→ **Activity list**:
1. Answer these questions about the Žaliakalnis Funicular text:
(a) In what year was the funicular built?
(b) Which engineering firm constructed it?
(c) What are the overhead power cable and the pantographs used for?
2. In the Žaliakalnis Funicular text, could you switch "wood-paneled" to "oak-paneled" and write out the part between "Žaliakalnis Funicular (English: Green" and "of the Resurrection.", inclusive?
3. Can you resume the Žaliakalnis Funicular text, starting right after its last sentence?

→ **Passage**:
========

Žaliakalnis Funicular (English: Green Hill Funicular) is a funicular railway in Kaunas, Lithuania. Built in 1931, it is the oldest funicular in Lithuania and is among the oldest vehicles of such type in the world still operational. The funicular is made of a wood-paneled coachwork and climbs 142 m up from behind the Vytautas the Great War Museum to the Basilica of the Resurrection.

Upon the city council decision to improve the communication between the Žaliakalnis neighborhood with city center, the funicular was constructed by engineering firm Curt Rudolph Transportanlagen from Dresden, Germany with electrical equipment from AEG and mechanical parts from Bell Maschinenfabrik, Switzerland. The official opening was on 5 August 1931 with one passenger car, while the second car was only a platform ballasted with stones used to counterbalance the passenger car. The electric overhead power cable and the pantographs of the coaches are only used for lighting and heating of the cars. The upper station housed the electrically driven funicular mechanism in the basement, whilst the lower end of the line did not even have a shelter until 1932.

========

→ **Page-level text extractions**:
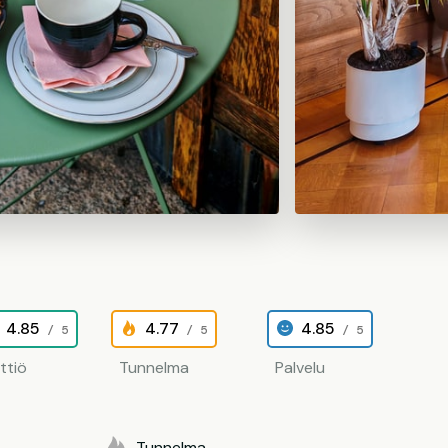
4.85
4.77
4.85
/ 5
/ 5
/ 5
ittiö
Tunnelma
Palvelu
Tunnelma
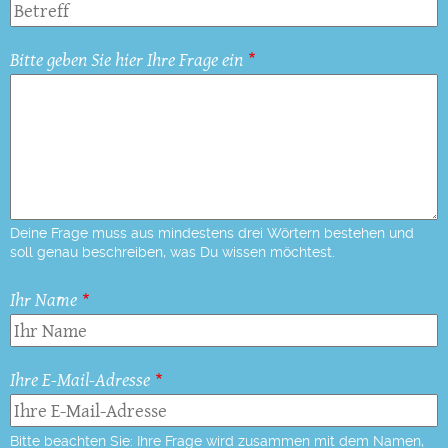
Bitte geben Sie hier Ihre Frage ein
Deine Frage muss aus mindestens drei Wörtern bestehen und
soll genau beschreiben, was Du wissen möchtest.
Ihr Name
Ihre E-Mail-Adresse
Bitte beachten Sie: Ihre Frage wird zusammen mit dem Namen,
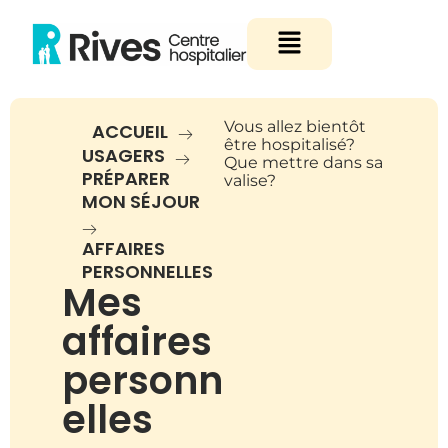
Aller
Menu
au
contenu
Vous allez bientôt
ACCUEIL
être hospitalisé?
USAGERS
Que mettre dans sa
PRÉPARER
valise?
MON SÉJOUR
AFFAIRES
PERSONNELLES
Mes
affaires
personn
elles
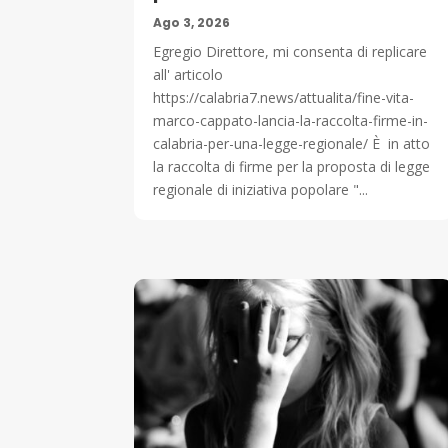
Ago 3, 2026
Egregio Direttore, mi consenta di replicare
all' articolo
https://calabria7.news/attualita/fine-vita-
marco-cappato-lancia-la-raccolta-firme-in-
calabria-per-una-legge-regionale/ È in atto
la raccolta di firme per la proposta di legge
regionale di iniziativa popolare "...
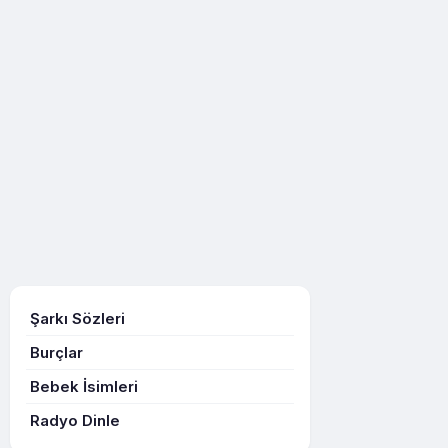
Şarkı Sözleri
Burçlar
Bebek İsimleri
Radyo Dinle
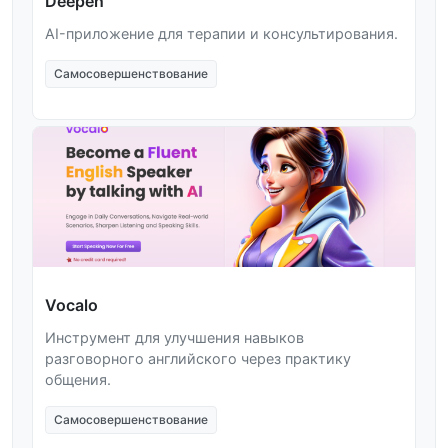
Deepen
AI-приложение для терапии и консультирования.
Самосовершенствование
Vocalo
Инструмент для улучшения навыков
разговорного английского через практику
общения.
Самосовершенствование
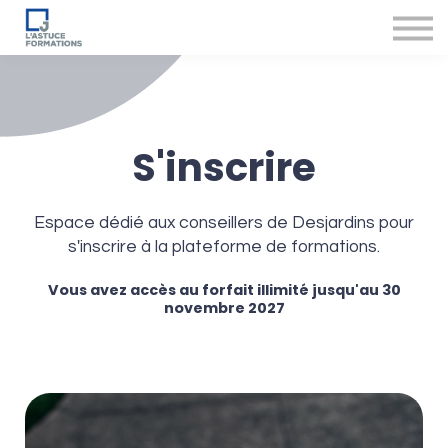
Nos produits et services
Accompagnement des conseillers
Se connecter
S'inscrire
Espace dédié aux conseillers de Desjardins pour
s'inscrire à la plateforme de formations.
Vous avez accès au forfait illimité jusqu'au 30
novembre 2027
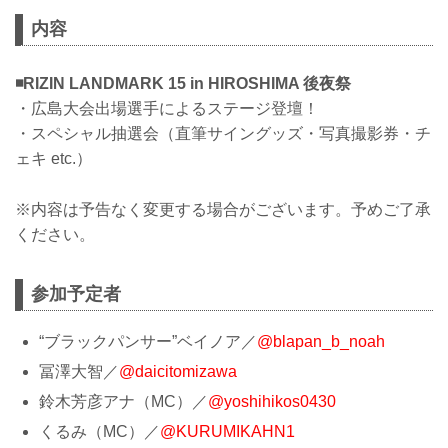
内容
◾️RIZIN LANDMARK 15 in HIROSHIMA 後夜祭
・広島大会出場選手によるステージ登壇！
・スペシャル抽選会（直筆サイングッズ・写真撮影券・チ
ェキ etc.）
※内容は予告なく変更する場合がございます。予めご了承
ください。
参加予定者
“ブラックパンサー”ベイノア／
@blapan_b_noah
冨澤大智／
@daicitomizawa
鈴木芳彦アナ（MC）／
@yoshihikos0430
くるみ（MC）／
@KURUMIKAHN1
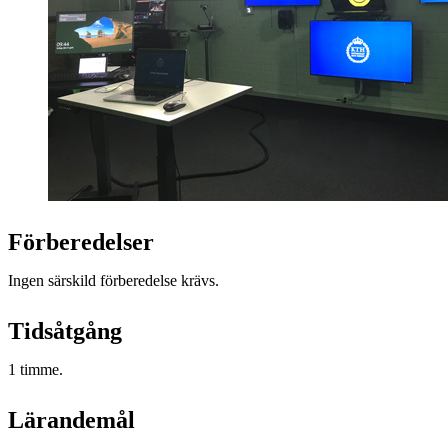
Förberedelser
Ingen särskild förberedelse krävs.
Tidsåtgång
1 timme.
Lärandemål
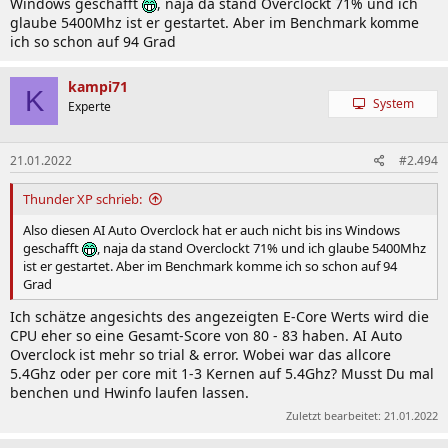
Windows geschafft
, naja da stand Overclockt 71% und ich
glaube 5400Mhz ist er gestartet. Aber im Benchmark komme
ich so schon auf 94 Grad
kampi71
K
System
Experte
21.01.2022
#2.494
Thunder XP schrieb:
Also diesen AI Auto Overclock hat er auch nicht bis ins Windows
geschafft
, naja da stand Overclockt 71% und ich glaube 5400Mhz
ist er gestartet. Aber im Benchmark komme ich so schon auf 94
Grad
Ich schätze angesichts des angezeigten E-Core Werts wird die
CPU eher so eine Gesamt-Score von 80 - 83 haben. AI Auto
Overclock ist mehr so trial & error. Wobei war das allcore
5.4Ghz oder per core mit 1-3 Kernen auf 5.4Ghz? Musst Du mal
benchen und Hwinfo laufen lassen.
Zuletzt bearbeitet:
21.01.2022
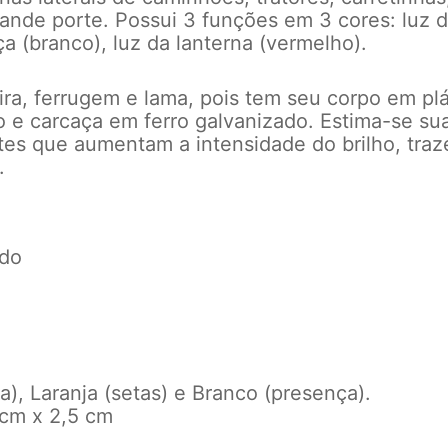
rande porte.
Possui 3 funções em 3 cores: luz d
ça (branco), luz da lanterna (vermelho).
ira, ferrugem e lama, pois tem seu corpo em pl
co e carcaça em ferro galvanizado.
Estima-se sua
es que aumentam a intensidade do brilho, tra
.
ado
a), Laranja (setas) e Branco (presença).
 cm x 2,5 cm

========

→ **Expected outputs**:
1.
(a) 1931
(b) Curt Rudolph Transportanlagen from Dresden, Germany
(c) Lighting and heating of the cars

2.
Žaliakalnis Funicular (English: Green Hill Funicular) is a funicular railway in Kaunas, Lithuania. Built in 1931, it is the oldest funicular in Lithuania and is among the oldest vehicles of such type in the world still operational. The funicular is made of a oak-paneled coachwork and climbs 142 m up from behind the Vytautas the Great War Museum to the Basilica of the Resurrection.

3.
The funicular succeeded and became very popular transportation for the city inhabitants and guests. It is known that about 5 million passengers were moved using it between 1950 and 1970.

The funicular was renovated between 1935 and 1937. New, larger cars with car bodies from Napoleonas Dobkevičius on underframes from Bell Maschinenfabrik were built, and the lower station was given a proper building.

The Žaliakalnis Funicular Railway was included in the Registry of Immovable Cultural Heritage Sites of the Republic of Lithuania in 1993.

In 2015, the funicular was one of 44 objects in Kaunas to receive the European Heritage Label.